→ **Tarefa A**: No excerto, indique todas as expressões entre aspas duplas no parágrafo que começa em "Agora, Tomé tem a coragem".
→ **Tarefa B**: Segundo o excerto, qual é o par de gémeos mais famoso da Bíblia?
→ **Tarefa C**: Reescreva a parte do excerto que começa em "Tomé traz consigo" e termina em "desta laceração interior?", trocando "Adão" por "homem".

→ **Excerto fornecido**:

================================

Na Bíblia, o mais famoso par de gémeos é o de Esaú e Jacob (Génesis 25,24-28), antagonistas eternos, expressão da dicotomia e polaridade da condição humana. Será que Tomé (o 'duplo'!) traz dentro de si o antagonismo desta dualidade? Capaz, por vezes, de gestos de grande generosidade e coragem, enquanto outras vezes é incrédulo e teimoso. Mas quando confrontado com o Mestre, a sua profunda identidade como crente que proclama a sua fé com prontidão e convicção emerge novamente. 

Tomé traz consigo o seu "gémeo". O Evangelho apócrifo de Tomé sublinha esta duplicidade: "Antes eras um, mas tornaste-te dois" (n.º 11). "Jesus disse: 'Quando de dois vos tornardes um, então sereis os filhos de Adão'" (n°105). Tomé é a imagem de todos nós. Também nós carregamos dentro de nós um tal 'gémeo', defensor inflexível e firme das suas próprias ideias, obstinado e caprichoso nas suas atitudes.

Estas duas realidades ou 'criaturas' (o velho e o novo Adão) coexistem mal, em contraste, por vezes em guerra aberta, nos nossos corações. Quem nunca experimentou o sofrimento desta laceração interior?

Agora, Tomé tem a coragem de enfrentar esta realidade. Ele permite que o seu lado sombrio, adverso e "descrente" se revele, e isso leva-o a confrontar-se com Jesus. Ele aceita o desafio lançado pela sua interioridade "rebelde" que exige ver e tocar... Leva-a a Jesus. E, perante as evidências, o "milagre" acontece: os dois "Tomés" tornam-se um só e proclamam a mesma fé: "Meu Senhor e meu Deus"! 

Infelizmente, isto não é o que acontece connosco. As nossas comunidades cristãs são formadas quase exclusivamente pelos 'bons gémeos', submissos, mas também ... passivos e amorfos! A esses corpos falta vitalidade! O facto é que eles não estão presentes em toda a sua 'totalidade'. A parte energética, instintiva, a parte que precisaria de ser evangelizada, não aparece no 'encontro' com Cristo.

================================

→ **Informação de origem**:

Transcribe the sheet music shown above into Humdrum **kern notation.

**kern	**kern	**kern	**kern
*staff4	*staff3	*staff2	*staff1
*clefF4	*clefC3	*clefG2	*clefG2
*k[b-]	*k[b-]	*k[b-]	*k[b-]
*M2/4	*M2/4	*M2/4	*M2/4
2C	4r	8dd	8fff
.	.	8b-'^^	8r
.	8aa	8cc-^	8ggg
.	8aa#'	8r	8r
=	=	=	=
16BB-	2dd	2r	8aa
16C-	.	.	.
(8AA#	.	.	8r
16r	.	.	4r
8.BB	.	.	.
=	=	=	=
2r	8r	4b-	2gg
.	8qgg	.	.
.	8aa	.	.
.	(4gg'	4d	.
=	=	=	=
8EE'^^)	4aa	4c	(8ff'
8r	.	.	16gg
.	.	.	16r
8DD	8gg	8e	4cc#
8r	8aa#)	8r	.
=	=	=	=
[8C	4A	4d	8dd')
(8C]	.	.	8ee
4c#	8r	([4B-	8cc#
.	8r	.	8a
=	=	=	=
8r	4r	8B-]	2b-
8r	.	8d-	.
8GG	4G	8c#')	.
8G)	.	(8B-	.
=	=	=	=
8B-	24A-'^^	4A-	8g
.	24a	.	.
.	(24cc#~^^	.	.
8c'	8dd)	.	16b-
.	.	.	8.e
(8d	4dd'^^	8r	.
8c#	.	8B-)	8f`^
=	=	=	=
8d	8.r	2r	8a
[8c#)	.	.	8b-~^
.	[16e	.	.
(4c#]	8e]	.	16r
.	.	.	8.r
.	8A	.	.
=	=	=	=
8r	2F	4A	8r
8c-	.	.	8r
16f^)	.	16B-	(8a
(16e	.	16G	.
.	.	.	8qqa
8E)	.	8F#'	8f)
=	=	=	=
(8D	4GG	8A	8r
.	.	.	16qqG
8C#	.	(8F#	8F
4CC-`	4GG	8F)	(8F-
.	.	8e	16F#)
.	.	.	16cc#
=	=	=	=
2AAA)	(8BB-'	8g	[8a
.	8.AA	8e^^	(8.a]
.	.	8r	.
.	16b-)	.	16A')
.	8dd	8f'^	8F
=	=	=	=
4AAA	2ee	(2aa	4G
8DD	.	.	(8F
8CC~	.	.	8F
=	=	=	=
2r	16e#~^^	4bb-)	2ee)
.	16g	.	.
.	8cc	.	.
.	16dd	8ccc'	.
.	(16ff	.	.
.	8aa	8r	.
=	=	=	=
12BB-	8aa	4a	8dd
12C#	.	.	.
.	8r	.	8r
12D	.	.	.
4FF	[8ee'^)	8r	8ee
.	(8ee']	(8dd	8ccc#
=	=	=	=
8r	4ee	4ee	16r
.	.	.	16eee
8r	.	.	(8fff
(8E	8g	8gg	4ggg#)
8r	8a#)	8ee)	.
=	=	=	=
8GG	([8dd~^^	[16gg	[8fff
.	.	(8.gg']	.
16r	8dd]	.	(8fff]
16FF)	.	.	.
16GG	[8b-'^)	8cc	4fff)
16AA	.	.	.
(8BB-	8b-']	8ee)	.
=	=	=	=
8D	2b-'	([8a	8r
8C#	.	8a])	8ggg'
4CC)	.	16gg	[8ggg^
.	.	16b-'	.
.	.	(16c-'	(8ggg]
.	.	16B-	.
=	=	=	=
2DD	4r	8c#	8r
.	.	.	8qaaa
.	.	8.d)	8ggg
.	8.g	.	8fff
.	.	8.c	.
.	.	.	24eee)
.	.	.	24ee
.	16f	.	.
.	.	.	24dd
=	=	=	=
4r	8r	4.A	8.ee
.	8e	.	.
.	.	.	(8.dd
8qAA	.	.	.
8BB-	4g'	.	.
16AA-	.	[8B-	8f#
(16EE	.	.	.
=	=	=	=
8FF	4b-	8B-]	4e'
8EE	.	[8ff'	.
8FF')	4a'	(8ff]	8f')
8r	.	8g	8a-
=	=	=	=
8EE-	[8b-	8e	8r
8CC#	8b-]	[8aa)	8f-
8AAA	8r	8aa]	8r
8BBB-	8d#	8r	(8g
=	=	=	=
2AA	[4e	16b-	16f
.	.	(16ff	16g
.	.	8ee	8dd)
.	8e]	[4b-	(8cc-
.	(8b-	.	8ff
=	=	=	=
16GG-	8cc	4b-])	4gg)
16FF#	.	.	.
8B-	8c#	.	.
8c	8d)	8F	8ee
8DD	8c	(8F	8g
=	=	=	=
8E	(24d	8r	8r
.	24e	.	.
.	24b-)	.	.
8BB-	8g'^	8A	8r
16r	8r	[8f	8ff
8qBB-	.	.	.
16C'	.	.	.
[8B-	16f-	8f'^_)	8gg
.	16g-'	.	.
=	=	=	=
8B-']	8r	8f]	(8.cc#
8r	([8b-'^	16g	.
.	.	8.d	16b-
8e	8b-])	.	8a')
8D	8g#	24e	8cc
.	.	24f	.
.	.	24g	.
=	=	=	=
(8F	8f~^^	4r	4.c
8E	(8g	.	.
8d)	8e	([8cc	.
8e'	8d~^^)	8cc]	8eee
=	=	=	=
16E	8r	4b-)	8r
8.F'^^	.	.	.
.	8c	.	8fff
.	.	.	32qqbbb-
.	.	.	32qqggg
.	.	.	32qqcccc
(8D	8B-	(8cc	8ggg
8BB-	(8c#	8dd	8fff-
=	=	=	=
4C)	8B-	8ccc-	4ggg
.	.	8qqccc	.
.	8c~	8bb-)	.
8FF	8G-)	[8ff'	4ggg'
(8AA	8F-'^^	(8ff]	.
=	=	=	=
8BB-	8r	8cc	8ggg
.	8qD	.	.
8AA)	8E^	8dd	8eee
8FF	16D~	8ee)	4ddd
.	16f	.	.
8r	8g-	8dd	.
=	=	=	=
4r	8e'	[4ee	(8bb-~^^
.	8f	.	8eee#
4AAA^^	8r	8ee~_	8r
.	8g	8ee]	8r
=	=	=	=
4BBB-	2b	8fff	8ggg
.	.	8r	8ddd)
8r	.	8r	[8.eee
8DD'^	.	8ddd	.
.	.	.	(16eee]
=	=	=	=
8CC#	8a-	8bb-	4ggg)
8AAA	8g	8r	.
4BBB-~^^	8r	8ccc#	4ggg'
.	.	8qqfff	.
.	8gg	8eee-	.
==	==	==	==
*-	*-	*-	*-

================================

→ **Resultado do exercício A**: "descrente", "rebelde", "milagre", "Tomés", "Meu Senhor e meu Deus"

→ **Resultado do exercício B**: O de Esaú e Jacob.

→ **Resultado do exercício C**:
Tomé traz consigo o seu "gémeo". O Evangelho apócrifo de Tomé sublinha esta duplicidade: "Antes eras um, mas tornaste-te dois" (n.º 11). "Jesus disse: 'Quando de dois vos tornardes um, então sereis os filhos de homem'" (n°105). Tomé é a imagem de todos nós. Também nós carregamos dentro de nós um tal 'gémeo', defensor inflexível e firme das suas próprias ideias, obstinado e caprichoso nas suas atitudes.

Estas duas realidades ou 'criaturas' (o velho e o novo homem) coexistem mal, em contraste, por vezes em guerra aberta, nos nossos corações. Quem nunca experimentou o sofrimento desta laceração interior?